2.    Les principaux facteurs de l’énurésie :

a)    le facteur génétique :

-    Si les 2 parents ont été énurétiques, 77 % des enfants sont énurétiques.
-    Si 1 seul parent a été énurétique, 44 % des enfants sont énurétiques.
-    Si aucun parent n’a été énurétique, 15 % des enfants sont énurétiques.
un gêne de l’énurésie a été mis en évidence.

b)    les facteurs psychologiques et le contexte familial :

ce sont l’angoisse scolaire, la séparation des parents ou d’avec les parents, le surmenage, les deuils et les conflits familiaux.
De plus il ne faut pas méconnaître les conséquences psychologiques secondaires de l’énurésie
(sentiment de honte, de rejet et de repli sur soi).
Il est toujours important d’encourager les progrès.

c)    le facteur vésical : l’immaturité vésicale.

Il existe chez les énurétiques une immaturité vésicale latente qui ne se manifeste que la nuit
 (existence de contractions non inhibées du détrusor pendant le sommeil mises en évidence par le bilan urodynamique).

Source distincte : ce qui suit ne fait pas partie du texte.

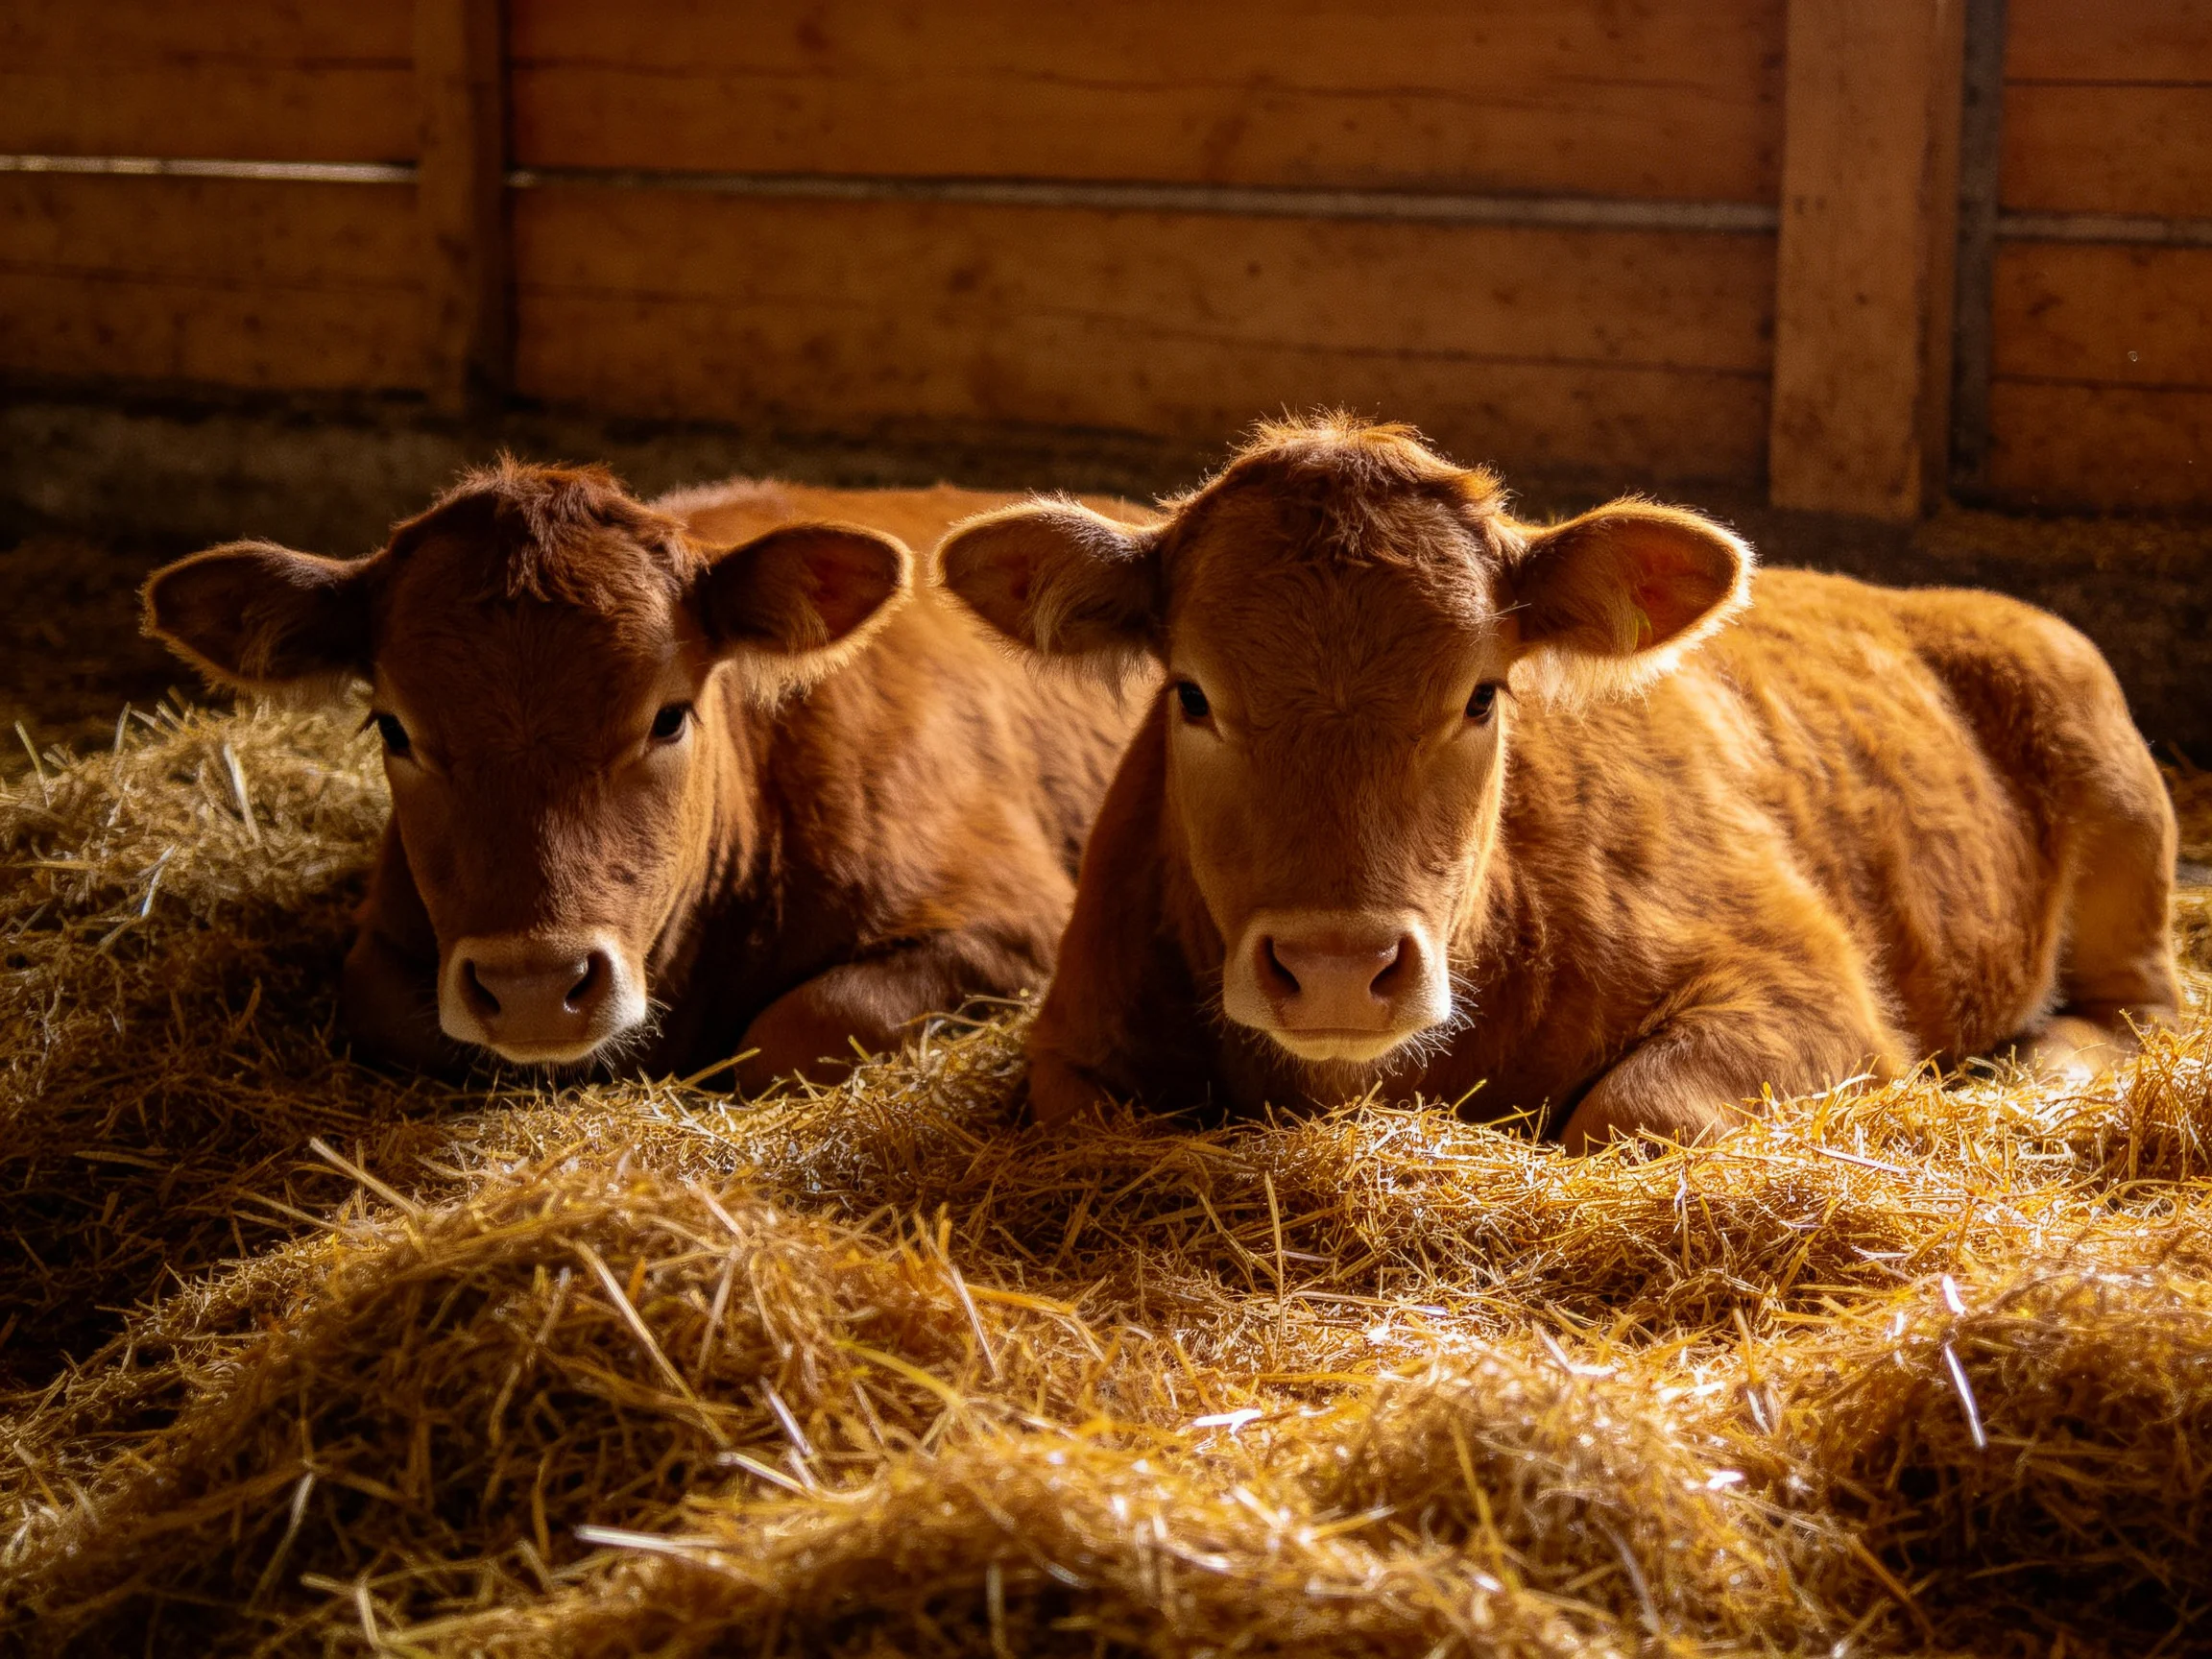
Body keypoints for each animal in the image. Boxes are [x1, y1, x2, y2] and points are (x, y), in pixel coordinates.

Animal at [143, 462, 1152, 1089]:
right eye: (394, 728)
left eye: (669, 715)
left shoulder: (1013, 921)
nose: (536, 987)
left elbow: (798, 1029)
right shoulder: (382, 953)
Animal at [938, 417, 2181, 1149]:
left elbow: (1631, 1110)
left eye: (1483, 696)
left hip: (2118, 808)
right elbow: (1090, 1125)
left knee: (2139, 1011)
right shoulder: (1071, 1039)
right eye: (1191, 694)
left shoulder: (1812, 995)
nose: (1339, 969)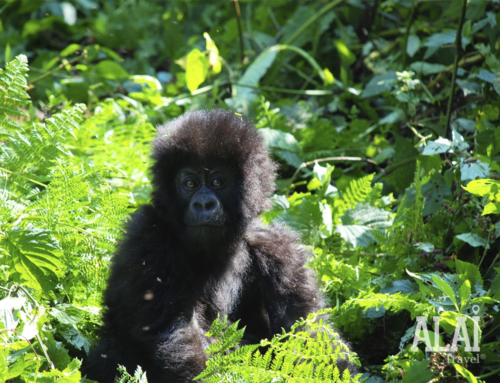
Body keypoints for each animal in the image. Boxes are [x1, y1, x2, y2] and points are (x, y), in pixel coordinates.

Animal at [82, 109, 356, 382]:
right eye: (190, 184)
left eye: (217, 182)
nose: (204, 204)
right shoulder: (147, 236)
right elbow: (175, 330)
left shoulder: (278, 247)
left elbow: (306, 331)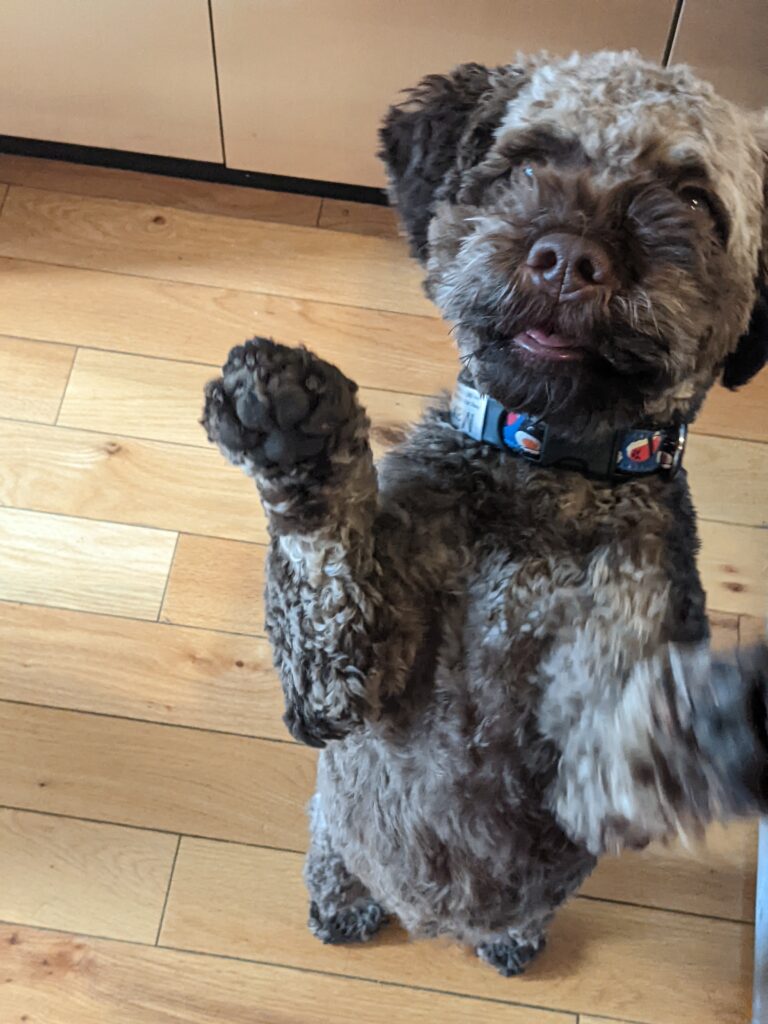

d)    le facteur sommeil :

l’énurétique a très souvent un sommeil très profond.
Il est probablement délétère pour son équilibre de lutter contre ce sommeil profond : donc les méthodes qui consistent à réveiller l’enfant ne sont probablement pas bonnes (réveil systématique, pipi-stop).

e)   le facteur hormonal :

un défaut de sécrétion nocturne d’hormone anti-diurétique ( ADH ) a été retrouvé chez l’énurétique, responsable d’une polyurie ( hyperproduction d’urines par les reins ).

f)    les autres facteurs :

-    L’instabilité urétrale : c’est la chute brutale du tonus sphinctérien urétral.
-    L’encoprésie (non propreté anale) : la majorité des encoprétiques sont énurétiques.

3.    Les modalités thérapeutiques :

a)    il faut créer un climat de confiance entre le thérapeute et l’enfant : il faut en effet obtenir sa prise de conscience et sa coopération active avec
-    tentative d’explication du syndrome énurésie.
-    tenue quotidienne par l’enfant d’un carnet où seront consignés les épisodes énurétiques, les troubles diurnes s’ils existent et les éventuelles améliorations à encourager.
-    Limitation des boissons dès 18 heures.
-    Vider sa vessie avant l’endormissement.
-    Bannissement des couches.
b)    lorsque la composante psychologique paraît sévère il ne faut pas hésiter à confier l’enfant à un psychothérapeute.
c)    Traiter le facteur vésical : Les anticholinergiques limitent les contractions du détrusor
d)    L’éducation mictionnelle :
Aux enfants qui vont uriner trop souvent le jour, leurs demander d’essayer de résister et d’espacer progressivement les mictions en leur apprenant le réflexe d’inhibition du détrusor (la contraction volontaire du sphincter strié de l’urètre en serrant les fesses entraîne une inhibition réflexe de la contraction du détrusor), aux enfants qui vont uriner trop rarement leur demander d’y aller régulièrement (toutes les 2 à 3 heures).
e)    Le facteur sommeil : les antidépresseurs tricycliques à faibles doses permettent d’alléger le sommeil et ont, de plus, une action anticholonergique qui diminue les contractions du détrusor.
f)    Le facteur hormonal : le Minirin lutte contre la polyurie. Ce traitement est plutôt à réserver aux utilisations ponctuelles (quand l’enfant va dormir ailleurs que chez lui).

Il ne faut pas oublier que le meilleur allié est le temps et que 10 % des enfants énurétiques seront guéris chaque année.